Сара сидела молча, обдумывая его слова, пытаясь найти несоответствия в его истории, пункт, по которому она могла бы его еще расспросить. Но оказалось, что такового нет. Она подумала, что он, вероятно, говорит правду. Она ясно видела, что Луи де Бурже свободно владеет всеми великосветскими манерами — она могла об этом судить в полной мере после нескольких лет, проведенных в Лондоне в качестве ученицы в модном ателье. Если он и был самозванцем и не являлся родственником маркиза, то поведение его этого ни разу не выдало. Какой человек, не имея соответствующего воспитания, может позволить себе быть таким грубым, показывать, как все ему наскучило, как это частенько делает он? Кто еще может носить такое платье и, кажется, его не замечать? Его тонкое смуглое лицо вполне вписалось бы в ряд тех, кто смотрел на парижскую толпу с эшафота.

— Что же до моей женитьбы, — продолжал он так же тихо, но отчетливо, даже на фоне громовых раскатов, — это еще один предмет для досужих толков. Я ничуть не хуже в этом отношении, чем многие мои предшественники: моя ошибка, возможно, просто более очевидна. Она была так хороша, что заставила меня пренебречь благоразумием, которое подсказывало мне, что мы друг другу не подходим. Она была так молода, что я полагал, что она приспособится к моим желаниям, но здесь я полностью заблуждался: она обладала волей и характером зрелой женщины. До своего появления в Лондоне она не имела ни малейшего представления ни о какой жизни, кроме той, к какой привыкла в своем огромном неуютном доме. Единственным предметом разговора была охота, а летом они впадали в спячку. Это был ее единственный мир, а у меня не хватило разума и чувства понять, что никакой другой ей и не нужен. После того как у нас родилась дочь, она отправилась навестить семью. И тут она написала мне, что не собирается возвращаться.

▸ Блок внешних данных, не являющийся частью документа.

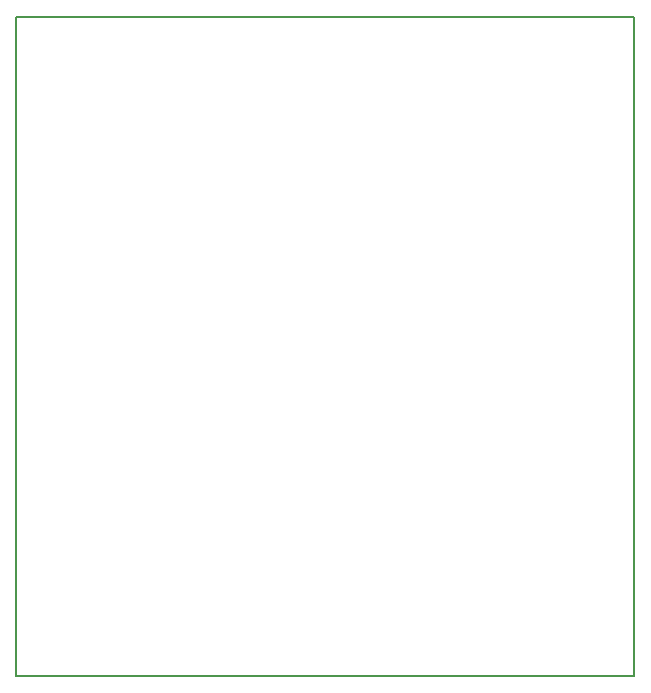
<source format=gm1>
G04 #@! TF.GenerationSoftware,KiCad,Pcbnew,(5.0.0)*
G04 #@! TF.CreationDate,2018-10-02T15:53:08+08:00*
G04 #@! TF.ProjectId,Clouduino Stratus v1.0,436C6F756475696E6F20537472617475,rev?*
G04 #@! TF.SameCoordinates,Original*
G04 #@! TF.FileFunction,Profile,NP*
%FSLAX46Y46*%
G04 Gerber Fmt 4.6, Leading zero omitted, Abs format (unit mm)*
G04 Created by KiCad (PCBNEW (5.0.0)) date 10/02/18 15:53:08*
%MOMM*%
%LPD*%
G01*
G04 APERTURE LIST*
%ADD10C,0.150000*%
G04 APERTURE END LIST*
D10*
X104648000Y-102362000D02*
X110109000Y-102362000D01*
X104648000Y-46609000D02*
X104648000Y-102362000D01*
X107950000Y-46609000D02*
X104648000Y-46609000D01*
X110490000Y-46609000D02*
X107950000Y-46609000D01*
X156972000Y-102362000D02*
X110109000Y-102362000D01*
X156972000Y-46609000D02*
X156972000Y-102362000D01*
X153543000Y-46609000D02*
X156972000Y-46609000D01*
X151003000Y-46609000D02*
X153543000Y-46609000D01*
X139827000Y-46609000D02*
X151003000Y-46609000D01*
X122936000Y-46609000D02*
X139827000Y-46609000D01*
X110490000Y-46609000D02*
X122936000Y-46609000D01*
M02*

</source>
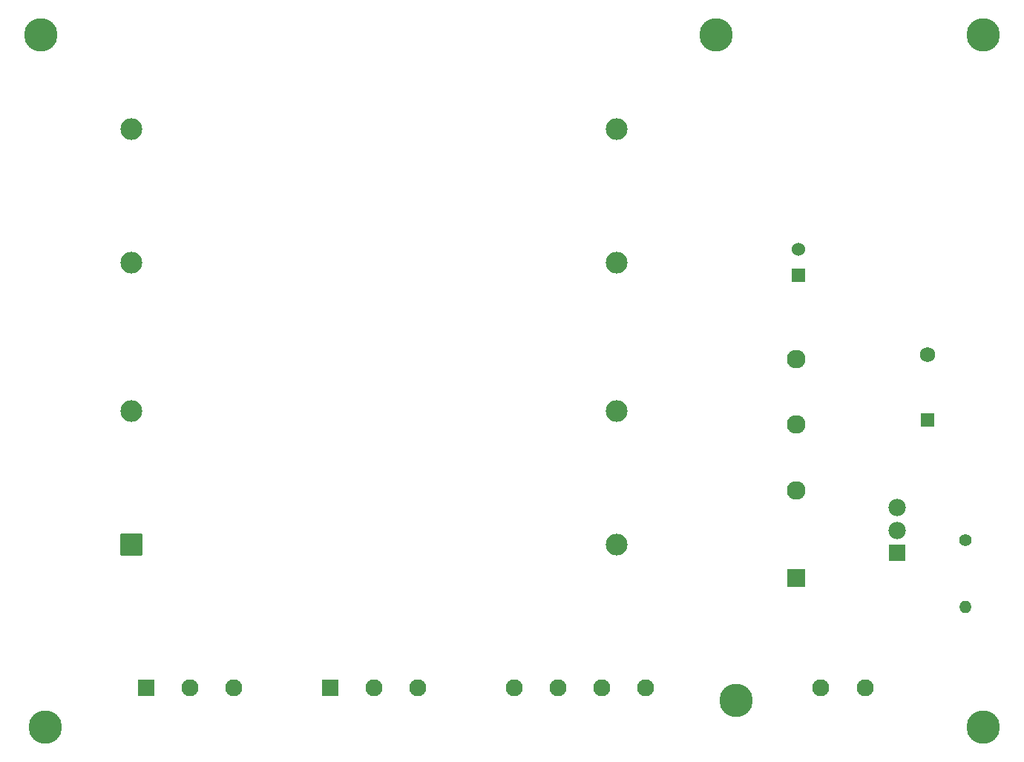
<source format=gts>
G04 #@! TF.GenerationSoftware,KiCad,Pcbnew,8.0.3*
G04 #@! TF.CreationDate,2024-07-03T00:21:58-05:00*
G04 #@! TF.ProjectId,Linear Power Supply - Summer 2024,4c696e65-6172-4205-906f-776572205375,rev?*
G04 #@! TF.SameCoordinates,Original*
G04 #@! TF.FileFunction,Soldermask,Top*
G04 #@! TF.FilePolarity,Negative*
%FSLAX46Y46*%
G04 Gerber Fmt 4.6, Leading zero omitted, Abs format (unit mm)*
G04 Created by KiCad (PCBNEW 8.0.3) date 2024-07-03 00:21:58*
%MOMM*%
%LPD*%
G01*
G04 APERTURE LIST*
G04 Aperture macros list*
%AMRoundRect*
0 Rectangle with rounded corners*
0 $1 Rounding radius*
0 $2 $3 $4 $5 $6 $7 $8 $9 X,Y pos of 4 corners*
0 Add a 4 corners polygon primitive as box body*
4,1,4,$2,$3,$4,$5,$6,$7,$8,$9,$2,$3,0*
0 Add four circle primitives for the rounded corners*
1,1,$1+$1,$2,$3*
1,1,$1+$1,$4,$5*
1,1,$1+$1,$6,$7*
1,1,$1+$1,$8,$9*
0 Add four rect primitives between the rounded corners*
20,1,$1+$1,$2,$3,$4,$5,0*
20,1,$1+$1,$4,$5,$6,$7,0*
20,1,$1+$1,$6,$7,$8,$9,0*
20,1,$1+$1,$8,$9,$2,$3,0*%
G04 Aperture macros list end*
%ADD10C,1.950000*%
%ADD11R,1.950000X1.950000*%
%ADD12C,3.800000*%
%ADD13C,1.400000*%
%ADD14O,1.400000X1.400000*%
%ADD15R,1.524000X1.524000*%
%ADD16C,1.750000*%
%ADD17C,1.524000*%
%ADD18C,2.490000*%
%ADD19RoundRect,0.102000X1.143000X-1.143000X1.143000X1.143000X-1.143000X1.143000X-1.143000X-1.143000X0*%
%ADD20C,1.980000*%
%ADD21R,1.980000X1.980000*%
%ADD22C,2.130000*%
%ADD23R,2.130000X2.130000*%
G04 APERTURE END LIST*
D10*
X146000000Y-131500000D03*
X141000000Y-131500000D03*
D11*
X136000000Y-131500000D03*
D12*
X103500000Y-135989626D03*
X210500000Y-57000000D03*
D13*
X208500000Y-114690000D03*
D14*
X208500000Y-122310000D03*
D12*
X103000000Y-57000000D03*
D15*
X204186000Y-101003700D03*
D16*
X204186000Y-93503700D03*
D15*
X189436000Y-84500000D03*
D17*
X189436000Y-81500000D03*
D18*
X168685293Y-83002993D03*
X168685293Y-67762993D03*
X168685293Y-99995593D03*
X168685293Y-115235593D03*
X113313293Y-83002993D03*
X113313293Y-67762993D03*
X113313293Y-99995593D03*
D19*
X113313293Y-115235593D03*
D12*
X182300000Y-133000000D03*
X210500000Y-136035568D03*
X180000000Y-57000000D03*
D10*
X197000000Y-131500000D03*
X192000000Y-131500000D03*
X157000000Y-131500000D03*
X162000000Y-131500000D03*
X167000000Y-131500000D03*
X172000000Y-131500000D03*
X125000000Y-131500000D03*
X120000000Y-131500000D03*
D11*
X115000000Y-131500000D03*
D20*
X200686000Y-111000000D03*
X200686000Y-113550000D03*
D21*
X200686000Y-116100000D03*
D22*
X189186000Y-94000000D03*
X189186000Y-101500000D03*
X189186000Y-109000000D03*
D23*
X189186000Y-119000000D03*
M02*

</source>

— И ты согласился принять это?

— Честно говоря, Сара, к тому времени она мне уже стала настолько безразлична, что я не сделал новых попыток расшевелить эту душу, лишенную воображения. Как только ее прекрасное лицо исчезло с моих глаз, я понял, что совсем не привязан к ней. Ее невозможно было завоевать никакими подарками, кроме лошадей, а жить с женщиной, которую интересуют только лошади, довольно утомительно. Думаю, ее семья считает несмываемым позором то, что она так публично расторгла наши узы. Но она отказалась вернуться ко мне, если только я не найду дома где-нибудь поблизости и не приноровлюсь к их охотничьему расписанию. Мне это предложение совсем не показалось заманчивым. И вот она продолжает жить со своими родителями, и мы изредка обмениваемся письмами — в основном касательно денег.

— А ребенок, твоя дочь? — подсказала Сара.

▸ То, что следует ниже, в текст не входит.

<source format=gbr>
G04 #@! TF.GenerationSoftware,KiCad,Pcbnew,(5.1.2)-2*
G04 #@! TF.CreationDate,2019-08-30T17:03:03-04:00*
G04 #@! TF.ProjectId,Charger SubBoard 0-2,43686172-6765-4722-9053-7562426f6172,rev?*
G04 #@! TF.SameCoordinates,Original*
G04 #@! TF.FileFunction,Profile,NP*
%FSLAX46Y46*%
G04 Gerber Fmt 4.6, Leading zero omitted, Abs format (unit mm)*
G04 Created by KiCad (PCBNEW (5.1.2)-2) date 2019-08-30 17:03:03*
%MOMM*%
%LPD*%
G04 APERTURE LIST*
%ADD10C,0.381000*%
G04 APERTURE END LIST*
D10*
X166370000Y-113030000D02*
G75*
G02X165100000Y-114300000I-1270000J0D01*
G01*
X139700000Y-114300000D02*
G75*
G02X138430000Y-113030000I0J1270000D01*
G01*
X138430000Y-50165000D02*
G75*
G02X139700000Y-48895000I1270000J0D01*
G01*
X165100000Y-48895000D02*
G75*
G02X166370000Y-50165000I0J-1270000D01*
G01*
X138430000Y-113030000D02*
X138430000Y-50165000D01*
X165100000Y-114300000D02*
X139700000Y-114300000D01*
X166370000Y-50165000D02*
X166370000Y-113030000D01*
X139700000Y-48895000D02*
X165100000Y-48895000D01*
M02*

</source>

— Я о ней почти ничего не знаю. Ее мать совсем не обладает даром писать письма. Думаю, однако, что девочка обучится верховой езде раньше, чем сможет хоть что-то написать.

— Это грустно, — пробормотала Сара. — Такая пустая трата…

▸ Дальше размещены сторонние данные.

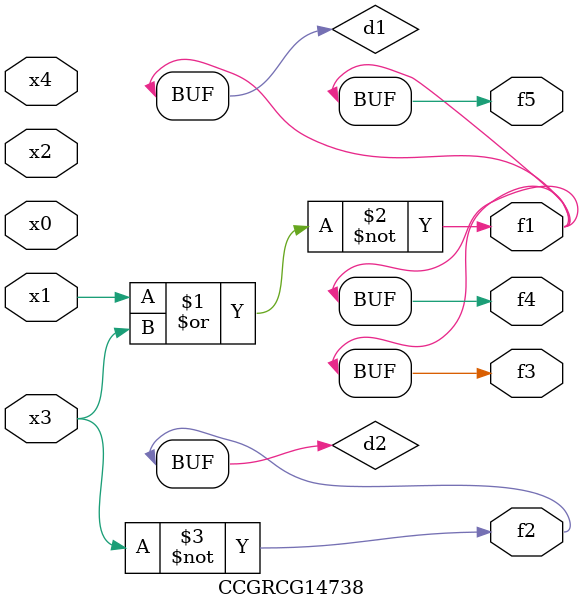
<source format=v>
module CCGRCG14738(
	input x0, x1, x2, x3, x4,
	output f1, f2, f3, f4, f5
);

	wire d1, d2;

	nor (d1, x1, x3);
	not (d2, x3);
	assign f1 = d1;
	assign f2 = d2;
	assign f3 = d1;
	assign f4 = d1;
	assign f5 = d1;
endmodule

</source>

— Пустая… вот именно! Обе наши жизни истрачены впустую. Она была холодна как ледышка. Я бы с готовностью простил ей ее жадность и себялюбие, но не отсутствие тепла. Я не смог жить с женщиной, для которой муж был просто чем-то, что необходимо терпеть.

Сару охватила внезапная жалость к нему. Она никогда не могла себе представить, что сможет жалеть Луи, такого уверенного в себе и циничного; с этого момента ее чувства к нему изменились. Она увидела разочарование и горечь там, где до того замечала лишь изящные манеры и смиренную готовность отчаявшегося человека принять мир как он есть. Она знала, что через несколько секунд он станет прежним, но все же успела уловить нечто, скрытое за внешней легкостью.

Она вскочила и подошла к нему. Вспышка молнии озарила деревья на другом берегу реки, аккуратно возделанные акры Кинтайра и каждую черточку лица Луи, каждую деталь его внешности. Он ждал с какой-то отстраненной улыбкой на губах, пока она заговорит.